Publication: The Telegrapher
New York, NY, United States
A NEW TELEGRAPH TO THE PACIFIC.
We find the following intelligence in the report of the committee of the Hudson's Bay Company, to the shareholders, for the year 1864, in relation to the proposed telegraphic line from the Red River Settlements, across the territories of that Company, and through British Columbia to New Westminster, on the Pacific.
The report states that "although the country between the Red river and the Rocky Mountains was well known to the officers of the Company, the committee thought it prudent to dispatch Dr. Rae, with an assistant, for the purpose of examining and reporting upon the best route for crossing the territory, and traversing the Rocky Mountains between Fort Edmonton and the head waters of the Fraser River. Dr. Rae's report may be expected at any moment, and in the meantime a portion of the telegraphic wire and insulators are actually on the Mississippi waiting only for the spring, to be sent up to the Red river. Two other portions of the wire have been sent by sea to Victoria and to York Factory, respectively, as being at those points nearer their destination than they would be if sent through Canada and the United States. The warm thanks of the Hudson's Bay Company are due to the Grand Trunk Railway of Canada for the liberal manner in which they have assisted in the transport of the wire sent over their line, free of cost, and for their general aid to this enterprise. Telegraphic communication from the Atlantic to the Pacific, across British territory, must be an object of the utmost importance, and the committee have no doubt, therefore, that in itself this enterprise will ultimately prove advantageous to this Company."
From this statement, it would seem that another year is likely to witness the completion of a second distinct line of telegraphic communication across the continent, via St. Paul, Minn., and thence to Pembina, Red River, and over the route above described.
It will probably be some years before we shall witness the completion of the line between Red River settlement and the present north-western territories, of the Canadian telegraphic system, at Ottawa or Collingwood, which will be necessary in order to form a complete communication between the two oceans, entirely upon British soil.
We shall look for the report of Dr. Rae with much interest, for it is not improbable that the route of the Collins Overland Telegraph may, when definitely decided upon, coincide with that of this line for a considerable portion of its length. By reference to a map of British North America, it will observed that a line commencing at St. Paul, Minn., and running thence towards the interior of the British Possessions and down the McKensie river, crossing over to the head waters of the Yonkon [sic] Yukon, and thence down that great river to its mouth, would not only be the most direct, but the most favorably located for convenience in transporting supplies and materials. It is well known that the interior of the Hudson's Bay Company's territory is a perfect net-work of navigable waters, from the United State boundary line to the Arctic Ocean.

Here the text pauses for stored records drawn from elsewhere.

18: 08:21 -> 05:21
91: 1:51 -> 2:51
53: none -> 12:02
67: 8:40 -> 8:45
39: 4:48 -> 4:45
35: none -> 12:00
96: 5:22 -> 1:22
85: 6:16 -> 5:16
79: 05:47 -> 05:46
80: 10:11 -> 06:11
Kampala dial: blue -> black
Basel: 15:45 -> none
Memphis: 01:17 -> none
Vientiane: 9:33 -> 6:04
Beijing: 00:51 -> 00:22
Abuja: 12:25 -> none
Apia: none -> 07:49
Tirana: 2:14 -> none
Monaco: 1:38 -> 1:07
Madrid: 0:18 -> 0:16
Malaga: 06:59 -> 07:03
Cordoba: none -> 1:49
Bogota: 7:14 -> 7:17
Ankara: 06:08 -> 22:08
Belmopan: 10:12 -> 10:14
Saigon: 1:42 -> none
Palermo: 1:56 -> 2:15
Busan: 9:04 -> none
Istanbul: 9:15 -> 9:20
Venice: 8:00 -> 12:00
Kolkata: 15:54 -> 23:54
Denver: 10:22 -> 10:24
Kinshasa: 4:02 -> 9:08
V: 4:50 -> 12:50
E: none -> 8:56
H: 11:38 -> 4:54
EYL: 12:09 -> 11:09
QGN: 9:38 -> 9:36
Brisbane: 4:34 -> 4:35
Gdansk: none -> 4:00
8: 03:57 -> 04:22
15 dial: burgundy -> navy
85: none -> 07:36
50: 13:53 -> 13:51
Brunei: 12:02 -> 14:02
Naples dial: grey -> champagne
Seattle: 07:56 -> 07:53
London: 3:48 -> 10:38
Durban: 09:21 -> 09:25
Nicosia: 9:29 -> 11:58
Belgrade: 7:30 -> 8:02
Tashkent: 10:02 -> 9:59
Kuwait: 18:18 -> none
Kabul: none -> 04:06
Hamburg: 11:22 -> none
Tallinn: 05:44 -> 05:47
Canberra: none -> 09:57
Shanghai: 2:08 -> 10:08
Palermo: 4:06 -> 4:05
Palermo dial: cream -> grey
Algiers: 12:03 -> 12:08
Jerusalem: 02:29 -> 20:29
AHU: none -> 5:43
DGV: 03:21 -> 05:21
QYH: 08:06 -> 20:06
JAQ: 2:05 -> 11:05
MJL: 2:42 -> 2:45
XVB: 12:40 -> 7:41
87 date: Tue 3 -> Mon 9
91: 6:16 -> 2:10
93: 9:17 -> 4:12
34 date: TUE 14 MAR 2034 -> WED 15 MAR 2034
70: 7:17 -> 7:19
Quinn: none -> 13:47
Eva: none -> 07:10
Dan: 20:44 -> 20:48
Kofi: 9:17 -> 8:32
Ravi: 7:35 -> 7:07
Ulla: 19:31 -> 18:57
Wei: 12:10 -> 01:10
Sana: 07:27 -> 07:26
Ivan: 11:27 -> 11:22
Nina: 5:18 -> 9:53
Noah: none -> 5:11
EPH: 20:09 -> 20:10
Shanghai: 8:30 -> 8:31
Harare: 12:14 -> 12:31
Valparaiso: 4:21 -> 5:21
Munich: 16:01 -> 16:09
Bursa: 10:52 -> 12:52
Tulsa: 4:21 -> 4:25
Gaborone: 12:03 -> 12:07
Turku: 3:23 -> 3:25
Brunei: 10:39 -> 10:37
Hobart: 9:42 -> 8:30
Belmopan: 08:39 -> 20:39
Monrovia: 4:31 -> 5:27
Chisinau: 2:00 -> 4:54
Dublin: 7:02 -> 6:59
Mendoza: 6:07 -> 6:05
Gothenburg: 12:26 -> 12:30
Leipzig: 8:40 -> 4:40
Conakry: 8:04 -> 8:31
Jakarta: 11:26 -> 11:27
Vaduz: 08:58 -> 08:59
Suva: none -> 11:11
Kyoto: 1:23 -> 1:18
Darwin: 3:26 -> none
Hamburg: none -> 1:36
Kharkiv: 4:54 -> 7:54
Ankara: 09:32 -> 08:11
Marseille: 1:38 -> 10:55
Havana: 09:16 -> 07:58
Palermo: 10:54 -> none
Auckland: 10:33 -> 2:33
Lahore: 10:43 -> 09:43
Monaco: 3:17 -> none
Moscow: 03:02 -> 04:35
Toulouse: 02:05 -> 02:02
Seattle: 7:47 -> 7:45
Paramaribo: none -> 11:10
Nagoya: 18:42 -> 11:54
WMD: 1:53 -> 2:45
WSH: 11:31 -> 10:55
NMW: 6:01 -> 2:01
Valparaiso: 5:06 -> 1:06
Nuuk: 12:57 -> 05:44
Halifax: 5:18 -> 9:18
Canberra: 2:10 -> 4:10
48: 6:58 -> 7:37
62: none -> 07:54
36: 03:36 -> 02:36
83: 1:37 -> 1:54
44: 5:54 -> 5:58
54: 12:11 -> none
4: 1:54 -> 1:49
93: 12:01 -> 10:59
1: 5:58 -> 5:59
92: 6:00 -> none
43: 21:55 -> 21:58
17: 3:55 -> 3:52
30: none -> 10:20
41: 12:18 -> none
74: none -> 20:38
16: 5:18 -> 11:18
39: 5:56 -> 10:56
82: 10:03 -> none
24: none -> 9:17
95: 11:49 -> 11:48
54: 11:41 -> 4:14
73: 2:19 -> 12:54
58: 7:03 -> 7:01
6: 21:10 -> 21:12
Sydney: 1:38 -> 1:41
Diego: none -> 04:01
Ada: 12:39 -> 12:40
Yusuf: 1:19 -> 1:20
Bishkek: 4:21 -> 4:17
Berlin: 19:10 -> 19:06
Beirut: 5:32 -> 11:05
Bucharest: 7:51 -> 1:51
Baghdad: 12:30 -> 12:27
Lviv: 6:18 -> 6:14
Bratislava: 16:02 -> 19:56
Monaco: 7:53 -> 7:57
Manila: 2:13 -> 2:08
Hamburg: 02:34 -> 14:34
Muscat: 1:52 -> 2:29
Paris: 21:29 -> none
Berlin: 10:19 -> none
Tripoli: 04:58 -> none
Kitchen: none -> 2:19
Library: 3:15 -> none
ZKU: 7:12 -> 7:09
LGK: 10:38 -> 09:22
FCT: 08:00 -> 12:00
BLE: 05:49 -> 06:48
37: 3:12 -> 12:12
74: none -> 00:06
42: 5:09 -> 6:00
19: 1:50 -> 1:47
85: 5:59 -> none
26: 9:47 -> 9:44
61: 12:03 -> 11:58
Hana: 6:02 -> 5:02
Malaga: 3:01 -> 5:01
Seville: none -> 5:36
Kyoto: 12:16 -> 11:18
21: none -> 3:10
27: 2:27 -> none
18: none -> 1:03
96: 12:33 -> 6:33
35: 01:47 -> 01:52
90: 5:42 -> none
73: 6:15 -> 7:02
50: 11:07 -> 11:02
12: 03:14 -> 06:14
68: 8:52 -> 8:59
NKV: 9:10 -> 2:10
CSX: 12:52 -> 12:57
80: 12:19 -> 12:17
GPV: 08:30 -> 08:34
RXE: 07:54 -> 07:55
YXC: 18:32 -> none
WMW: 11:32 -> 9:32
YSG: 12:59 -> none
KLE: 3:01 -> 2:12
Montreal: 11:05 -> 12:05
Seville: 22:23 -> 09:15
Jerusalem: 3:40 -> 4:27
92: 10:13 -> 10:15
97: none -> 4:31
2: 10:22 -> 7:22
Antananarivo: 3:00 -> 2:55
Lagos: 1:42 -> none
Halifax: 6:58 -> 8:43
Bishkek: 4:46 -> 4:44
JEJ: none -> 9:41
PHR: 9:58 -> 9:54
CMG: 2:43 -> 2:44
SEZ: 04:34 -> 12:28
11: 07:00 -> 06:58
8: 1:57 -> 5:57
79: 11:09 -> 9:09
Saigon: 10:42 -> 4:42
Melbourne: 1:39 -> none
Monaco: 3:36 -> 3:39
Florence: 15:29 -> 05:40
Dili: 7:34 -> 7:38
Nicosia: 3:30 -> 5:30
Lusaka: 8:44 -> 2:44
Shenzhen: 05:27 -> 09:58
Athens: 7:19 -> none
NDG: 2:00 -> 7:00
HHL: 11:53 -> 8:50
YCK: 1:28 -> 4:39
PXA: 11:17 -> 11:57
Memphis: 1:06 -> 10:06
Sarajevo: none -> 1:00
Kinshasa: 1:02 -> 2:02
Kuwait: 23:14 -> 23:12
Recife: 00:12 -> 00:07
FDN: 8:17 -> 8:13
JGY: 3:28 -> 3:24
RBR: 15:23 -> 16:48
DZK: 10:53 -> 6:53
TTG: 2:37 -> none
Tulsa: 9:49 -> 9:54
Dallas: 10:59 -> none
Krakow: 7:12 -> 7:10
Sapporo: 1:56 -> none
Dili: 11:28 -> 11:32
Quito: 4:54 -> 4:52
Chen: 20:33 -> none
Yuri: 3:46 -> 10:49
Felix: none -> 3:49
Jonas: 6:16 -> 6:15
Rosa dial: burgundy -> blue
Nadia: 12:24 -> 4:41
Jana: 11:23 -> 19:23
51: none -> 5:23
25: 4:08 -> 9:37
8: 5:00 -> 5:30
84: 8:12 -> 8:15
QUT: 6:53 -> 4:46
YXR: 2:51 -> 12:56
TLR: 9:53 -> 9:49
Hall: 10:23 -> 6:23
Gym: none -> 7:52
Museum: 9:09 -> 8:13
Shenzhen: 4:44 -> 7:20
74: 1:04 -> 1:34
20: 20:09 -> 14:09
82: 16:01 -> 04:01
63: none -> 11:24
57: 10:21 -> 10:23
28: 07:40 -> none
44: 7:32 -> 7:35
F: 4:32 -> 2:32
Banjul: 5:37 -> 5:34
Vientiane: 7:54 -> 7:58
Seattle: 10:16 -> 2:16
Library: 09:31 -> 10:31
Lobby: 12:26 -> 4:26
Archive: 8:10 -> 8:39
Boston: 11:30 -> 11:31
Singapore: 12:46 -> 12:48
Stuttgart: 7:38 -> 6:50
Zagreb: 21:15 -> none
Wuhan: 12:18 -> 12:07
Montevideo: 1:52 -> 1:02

We know not what political objections there may be to this route, but in other respects it presents great advantages, among which may be mentioned, the celerity and economy with which the work may be carried on, with the existing facilities of that region for transportation, and subsistence, as well as the abundance of timber along the whole route, as far as the mouth of the McKensie.
On the contrary, should the "Overland line" be built from New Westminster, through British Columbia, via Frazer [sic] Fraser river - the only alternative presented by the nature of the country - the routes of the two lines will again coincide for a considerable distance along the valley of that river, if not its entire length.
The running of both these important lines for a distance of several hundred miles upon the same route, would be a mutual advantage, as one organization only would be required for the purpose of the inspection and repairs of both lines, and could be supported at the joint expense of the two companies, a matter of considerable moment in a mountainous and uninhabited country, like the one under consideration, where the amount of money required for the above purpose would form the heaviest item in the annual bill of working expenditures.
We see no account as yet of anything being done towards the construction of the line between Red river and the Canada's, before alluded to. The unexplored and unsettled tracts of country, to the northward of lakes Superior and Huron, through which this line must pass, will render the construction of the line so expensive in comparison with the benefits to be derived from it, as to probably delay its completion for a number of years.